I am a busy doer too. I think so often busyness can viewed as a negative, but really it might just be what saves us from ourselves. Looking outside ourselves helps us to keep our head up, the view on our next step. Thanks Mark for sharing. I recently took the grandbaby shopping with me to the fabric store….all went fine, but it was a lot of juggling! I often wonder how I did this with 4 kids in toe everywhere I went and now one little baby feels like all I can manage! lol I’m older and I really feel it on days like that!
I have to admit that I’m also wondering how you did it with 4 kids. I can barely manage with 2!
There is something to it. It is a positive in my life, for sure. I do tend to go overboard though. I can get so obsessed and wrapped up in things that I lose everything else. So I try to keep my obsessions on the positive side of the spectrum, as you said. It’s always great to hear from you Annette. I wish you and yours a Happy Thanksgiving.
Mark
So right on. “The desire for a secret life “…… Oh, that rebel will always be with me. Love this series on coincidence!
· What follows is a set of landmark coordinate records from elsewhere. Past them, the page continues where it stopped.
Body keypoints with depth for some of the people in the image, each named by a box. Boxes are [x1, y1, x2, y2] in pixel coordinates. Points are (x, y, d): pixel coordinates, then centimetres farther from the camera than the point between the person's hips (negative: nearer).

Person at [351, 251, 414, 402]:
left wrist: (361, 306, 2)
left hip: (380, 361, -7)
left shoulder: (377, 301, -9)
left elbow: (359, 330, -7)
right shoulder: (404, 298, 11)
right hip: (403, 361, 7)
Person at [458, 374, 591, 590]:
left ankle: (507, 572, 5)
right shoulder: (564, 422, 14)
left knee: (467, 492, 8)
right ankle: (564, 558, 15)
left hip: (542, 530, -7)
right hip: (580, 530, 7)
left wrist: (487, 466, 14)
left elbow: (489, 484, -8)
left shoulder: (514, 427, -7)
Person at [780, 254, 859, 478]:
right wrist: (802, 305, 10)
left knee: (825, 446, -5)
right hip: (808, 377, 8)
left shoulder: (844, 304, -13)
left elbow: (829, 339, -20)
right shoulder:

One line that caught my attention is, “I am different now”. In my own journey with my with addiction with food I see a lot of “before” and “after” pictures showing people and their victories. But as we all know, the huge majority of people who take weight off put it back on, and then some. I have already done that twice. I am really trying to be Mindful that there is no arrival. There is no destination. I am not different now. Even though I have lost almost 35 pounds with 5 to go to my goal weight this journey is not about weight loss but looking deep within. Just when I think I’ve got this, I will surely be back where I started. Or worse.
So true….addiction in its many forms, is often a symptom of our heart’s condition. Eliminating the symptom is just the beginning.